• **How to complete this task**:
Could the whole of the data below be written out verbatim?

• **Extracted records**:
___

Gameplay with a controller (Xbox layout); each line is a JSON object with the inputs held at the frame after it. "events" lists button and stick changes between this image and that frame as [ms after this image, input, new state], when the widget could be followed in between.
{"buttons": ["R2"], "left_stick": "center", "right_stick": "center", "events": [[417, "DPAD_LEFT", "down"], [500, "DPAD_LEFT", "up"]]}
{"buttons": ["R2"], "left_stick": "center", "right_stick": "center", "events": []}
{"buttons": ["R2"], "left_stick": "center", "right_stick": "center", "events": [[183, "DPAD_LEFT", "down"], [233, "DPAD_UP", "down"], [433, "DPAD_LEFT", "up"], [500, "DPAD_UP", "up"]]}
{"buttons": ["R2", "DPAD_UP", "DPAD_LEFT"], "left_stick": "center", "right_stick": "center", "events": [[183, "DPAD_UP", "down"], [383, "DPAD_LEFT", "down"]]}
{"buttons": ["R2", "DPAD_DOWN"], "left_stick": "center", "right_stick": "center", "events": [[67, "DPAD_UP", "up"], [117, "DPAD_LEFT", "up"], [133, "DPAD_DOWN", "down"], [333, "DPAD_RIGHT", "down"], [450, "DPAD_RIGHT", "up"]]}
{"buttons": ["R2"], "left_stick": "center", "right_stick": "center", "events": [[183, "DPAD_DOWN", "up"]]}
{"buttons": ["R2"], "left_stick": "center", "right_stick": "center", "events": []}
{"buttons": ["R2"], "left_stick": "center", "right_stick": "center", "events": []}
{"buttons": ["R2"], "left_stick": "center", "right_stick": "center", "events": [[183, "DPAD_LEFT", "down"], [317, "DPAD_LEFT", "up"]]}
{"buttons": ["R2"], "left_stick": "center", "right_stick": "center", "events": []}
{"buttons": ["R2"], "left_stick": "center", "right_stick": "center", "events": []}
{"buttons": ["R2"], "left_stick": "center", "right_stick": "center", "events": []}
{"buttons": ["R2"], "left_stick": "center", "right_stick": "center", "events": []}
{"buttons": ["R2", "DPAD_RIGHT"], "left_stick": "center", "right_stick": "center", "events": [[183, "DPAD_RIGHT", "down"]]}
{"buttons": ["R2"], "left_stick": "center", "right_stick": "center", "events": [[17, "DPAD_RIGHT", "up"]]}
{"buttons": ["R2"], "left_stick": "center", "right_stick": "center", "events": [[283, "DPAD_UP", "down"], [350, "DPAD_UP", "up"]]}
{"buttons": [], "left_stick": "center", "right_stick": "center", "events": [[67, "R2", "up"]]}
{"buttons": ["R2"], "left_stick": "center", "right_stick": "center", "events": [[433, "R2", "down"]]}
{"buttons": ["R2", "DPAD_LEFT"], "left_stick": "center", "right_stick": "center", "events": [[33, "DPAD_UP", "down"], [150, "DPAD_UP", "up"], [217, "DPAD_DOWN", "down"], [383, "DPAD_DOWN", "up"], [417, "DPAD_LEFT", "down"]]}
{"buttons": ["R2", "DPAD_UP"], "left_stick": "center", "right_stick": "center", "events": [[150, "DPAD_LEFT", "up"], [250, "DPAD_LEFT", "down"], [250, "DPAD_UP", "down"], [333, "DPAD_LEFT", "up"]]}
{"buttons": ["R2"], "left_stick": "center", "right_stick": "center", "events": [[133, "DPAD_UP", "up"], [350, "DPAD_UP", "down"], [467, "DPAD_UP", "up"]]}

___

• **Response box**:
Gameplay with a controller (Xbox layout); each line is a JSON object with the inputs held at the frame after it. "events" lists button and stick changes between this image and that frame as [ms after this image, input, new state], when the widget could be followed in between.
{"buttons": ["R2"], "left_stick": "center", "right_stick": "center", "events": [[417, "DPAD_LEFT", "down"], [500, "DPAD_LEFT", "up"]]}
{"buttons": ["R2"], "left_stick": "center", "right_stick": "center", "events": []}
{"buttons": ["R2"], "left_stick": "center", "right_stick": "center", "events": [[183, "DPAD_LEFT", "down"], [233, "DPAD_UP", "down"], [433, "DPAD_LEFT", "up"], [500, "DPAD_UP", "up"]]}
{"buttons": ["R2", "DPAD_UP", "DPAD_LEFT"], "left_stick": "center", "right_stick": "center", "events": [[183, "DPAD_UP", "down"], [383, "DPAD_LEFT", "down"]]}
{"buttons": ["R2", "DPAD_DOWN"], "left_stick": "center", "right_stick": "center", "events": [[67, "DPAD_UP", "up"], [117, "DPAD_LEFT", "up"], [133, "DPAD_DOWN", "down"], [333, "DPAD_RIGHT", "down"], [450, "DPAD_RIGHT", "up"]]}
{"buttons": ["R2"], "left_stick": "center", "right_stick": "center", "events": [[183, "DPAD_DOWN", "up"]]}
{"buttons": ["R2"], "left_stick": "center", "right_stick": "center", "events": []}
{"buttons": ["R2"], "left_stick": "center", "right_stick": "center", "events": []}
{"buttons": ["R2"], "left_stick": "center", "right_stick": "center", "events": [[183, "DPAD_LEFT", "down"], [317, "DPAD_LEFT", "up"]]}
{"buttons": ["R2"], "left_stick": "center", "right_stick": "center", "events": []}
{"buttons": ["R2"], "left_stick": "center", "right_stick": "center", "events": []}
{"buttons": ["R2"], "left_stick": "center", "right_stick": "center", "events": []}
{"buttons": ["R2"], "left_stick": "center", "right_stick": "center", "events": []}
{"buttons": ["R2", "DPAD_RIGHT"], "left_stick": "center", "right_stick": "center", "events": [[183, "DPAD_RIGHT", "down"]]}
{"buttons": ["R2"], "left_stick": "center", "right_stick": "center", "events": [[17, "DPAD_RIGHT", "up"]]}
{"buttons": ["R2"], "left_stick": "center", "right_stick": "center", "events": [[283, "DPAD_UP", "down"], [350, "DPAD_UP", "up"]]}
{"buttons": [], "left_stick": "center", "right_stick": "center", "events": [[67, "R2", "up"]]}
{"buttons": ["R2"], "left_stick": "center", "right_stick": "center", "events": [[433, "R2", "down"]]}
{"buttons": ["R2", "DPAD_LEFT"], "left_stick": "center", "right_stick": "center", "events": [[33, "DPAD_UP", "down"], [150, "DPAD_UP", "up"], [217, "DPAD_DOWN", "down"], [383, "DPAD_DOWN", "up"], [417, "DPAD_LEFT", "down"]]}
{"buttons": ["R2", "DPAD_UP"], "left_stick": "center", "right_stick": "center", "events": [[150, "DPAD_LEFT", "up"], [250, "DPAD_LEFT", "down"], [250, "DPAD_UP", "down"], [333, "DPAD_LEFT", "up"]]}
{"buttons": ["R2"], "left_stick": "center", "right_stick": "center", "events": [[133, "DPAD_UP", "up"], [350, "DPAD_UP", "down"], [467, "DPAD_UP", "up"]]}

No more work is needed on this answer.